While Robbie quickly makes friends with Alex's little brother Wyatt (Aiden Lovekamp), Alex begins noticing strange disturbances around the house at night. She enlists her boyfriend Ben (Matt Shively) with the task of installing hidden webcams in different parts of the house, hoping to catch some evidence of these weird happenings. But over the course of the next month, it becomes apparent that not only has something supernatural moved into the Nelson home, but it seems fixated on Robbie and Wyatt.

I wanted to like Paranormal Activity 4. I really did. I wanted to walk out of that theater singing its praises, to write this review and tell you how awesome it is. But the movie's not awesome. It's not even good. Truth be told, the movie is just plain bad. I'd heard a lot of negative things about it beforehand, but I was shocked by just how little effort was put into it. Could anyone involved with this thing be bothered to care? Because it sure as hell didn't look like it if they did!

The brains behind this steaming pile are Henry Joost and Ariel Schulman, the filmmaking duo that had previously directed Paranormal Activity 3. But while I thought their work on that particular movie was great, their work here is surprisingly disappointing. It's like the producers hired two completely different people that coincidentally had the same names. There's no suspense to be had, no tension or even scares. Long stretches of the movie pass by where nothing happens. And that's really the movie's worst crime: it's boring.

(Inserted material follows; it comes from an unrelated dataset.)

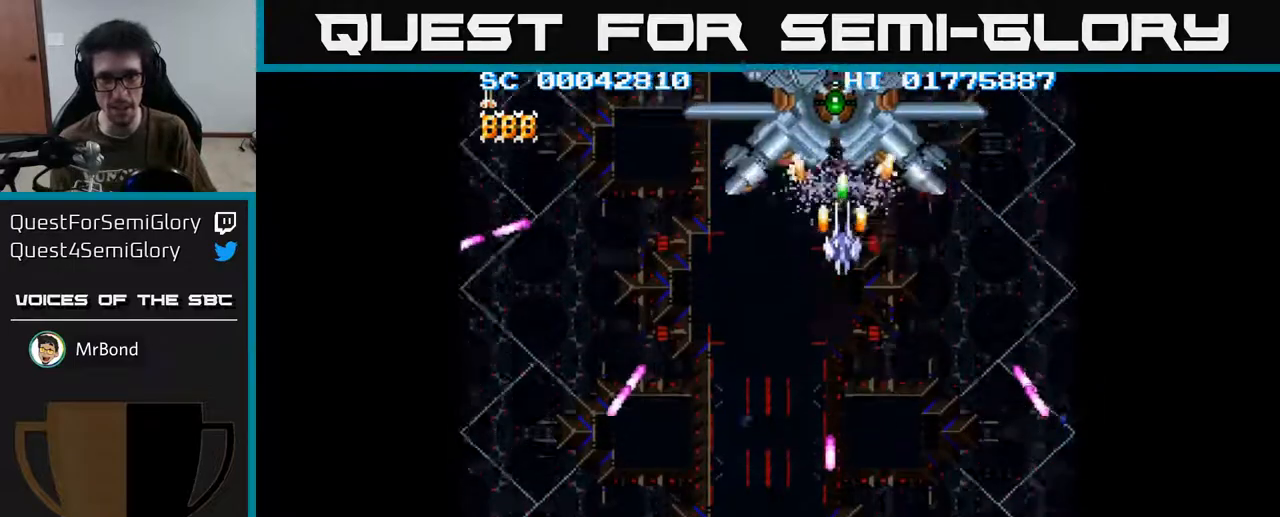
{"buttons": ["A", "DPAD_UP"], "left_stick": "center", "right_stick": "center", "events": []}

Joost and Schulman at least try for some of the genre's stereotypical cheap jump scares. But not only are they not scary (more of a startle than a scare), but they're really cheap. They actually try to scare us by using scene transitions and bad editing! A character will walk into a closet for a few seconds, and BOOM! She's suddenly back in the center of the room. Some people sit on one side of the kitchen, and BANG! The refrigerator door is suddenly in our faces while someone rummages around for a snack. It's sub-amateur horror filmmaking, the kind of crap that makes it seem like Joost and Schulman wanted to parody genre tropes and clichés but were too lazy to care.

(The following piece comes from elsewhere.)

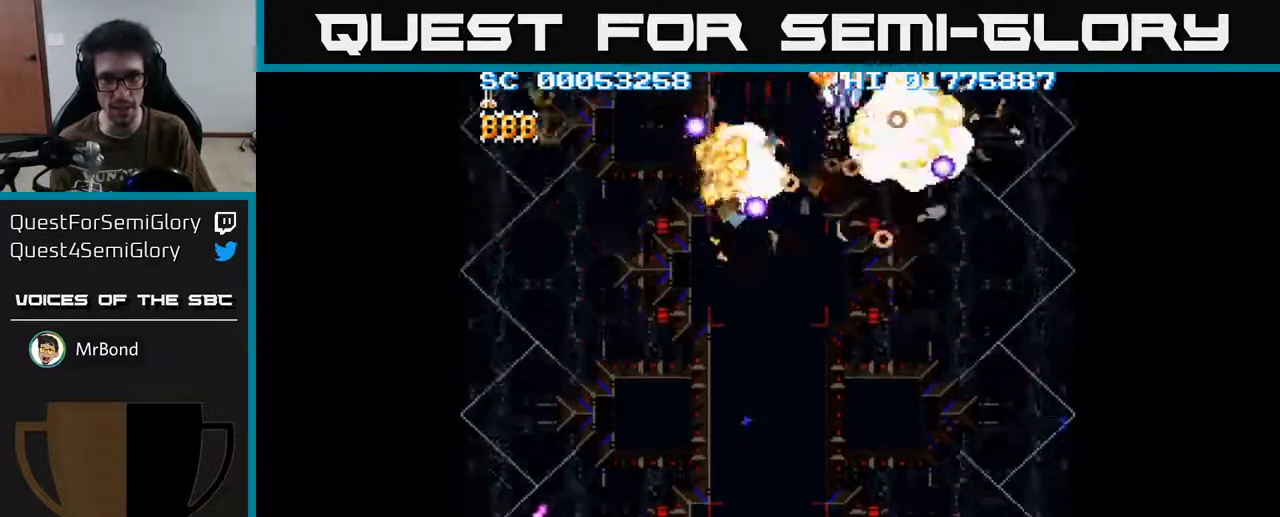
{"buttons": ["A", "DPAD_DOWN", "DPAD_LEFT"], "left_stick": "center", "right_stick": "center", "events": [[167, "DPAD_UP", "up"], [200, "DPAD_DOWN", "down"], [233, "DPAD_LEFT", "down"]]}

The script also suffers from an almost offensive level of stupidity. Written by Christopher Landon (himself a veteran of the Paranormal Activity franchise, having written the second and third movies), the script is riddled with plot holes and questionable choices by its characters. Take, for example, the fact that nobody can be bothered to actually watch the footage that's being recorded. The cameras even being there at all are only acknowledged a handful of times, and watching them is only referenced twice near the beginning and once at the end. That's it. If I suspected I lived in a haunted house and set up a bunch of cameras in my house to prove it, I'd be glued to the screen watching the footage all the time.

They'd even captured two specific instances of the ghost proactively messing with Alex, during one of which she was trapped in the garage and almost killed. But is it ever referenced? Not once. Alex doesn't even try to showing it to her parents to defend herself when they confront her about why she felt compelled to crash the car through the garage door. Why even record all this footage at all if you're not going to bother watching or even referencing it? You might as well just have made a regular movie instead of using the "found footage" technique.

It doesn't help that Landon doesn't add anything at all to the mysterious mythology of the franchise. That weird scene after the credits makes no sense beyond being a blatant setup for a fifth movie, and the movie's twist regarding what happened to baby Hunter after the end of the second movie only raises a million more questions. I don't want to spoil it, but I will point out that the twist makes even less sense than the post-credits sequence. It's a confusing turn of events that made me feel like somebody edited out any sort of explanations the movie might have had. We don't know anything more about the mythology than we did at the end of the third movie, and it makes the twist come off as being there for the sake of throwing off the audience and giving them something to do in a future sequel.

At least this movie has some decent acting going for it. I thought Matt Shively provided some funny moments, basically playing a younger, less-douchey version of Micah from the first movie. He's outshined, however, by two other members of the cast. One is Brady Allen, whose turn as the weird neighbor kid is surprisingly good. Allen is creepy and off-putting, bringing a very subtle air of menace to the character. He's quite convincing, and I totally bought what he was bringing to the table.

But the real star of the show is Kathryn Newton. I've never seen her in any other movies, but I was impressed by how well Newton handled herself here. She's absolutely fantastic and had me convinced from the start. I totally bought that she was going through all this. And while the character has the occasional dumb moments (why aren't you actually showing anyone what you've recorded?), Newton plays the role with intelligence and aplomb. It's just a shame that the movie isn't as good as she is.

I'm still in shock over how much of a letdown this movie was. Remember how I thought V/H/S was just okay? It's a million miles ahead of Paranormal Activity 4. It's like they couldn't come up with anything but were stuck meeting a release date, so they slapped this thing together at the last minute. The movie will make a bunch of money and a fifth Paranormal Activity is probably a safe bet. But that doesn't stop the fourth one from getting my hopes up and then dashing them away. At least the first three are still pretty good, right?